### What this task involves
Retype each of the entries below exactly as written.

____ Source material

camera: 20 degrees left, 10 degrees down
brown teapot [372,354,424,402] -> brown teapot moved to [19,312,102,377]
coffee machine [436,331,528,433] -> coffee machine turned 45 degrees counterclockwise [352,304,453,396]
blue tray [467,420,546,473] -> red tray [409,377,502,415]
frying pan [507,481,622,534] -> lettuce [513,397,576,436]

________

### Result
camera: 20 degrees left, 10 degrees down
brown teapot [372,354,424,402] -> brown teapot moved to [19,312,102,377]
coffee machine [436,331,528,433] -> coffee machine turned 45 degrees counterclockwise [352,304,453,396]
blue tray [467,420,546,473] -> red tray [409,377,502,415]
frying pan [507,481,622,534] -> lettuce [513,397,576,436]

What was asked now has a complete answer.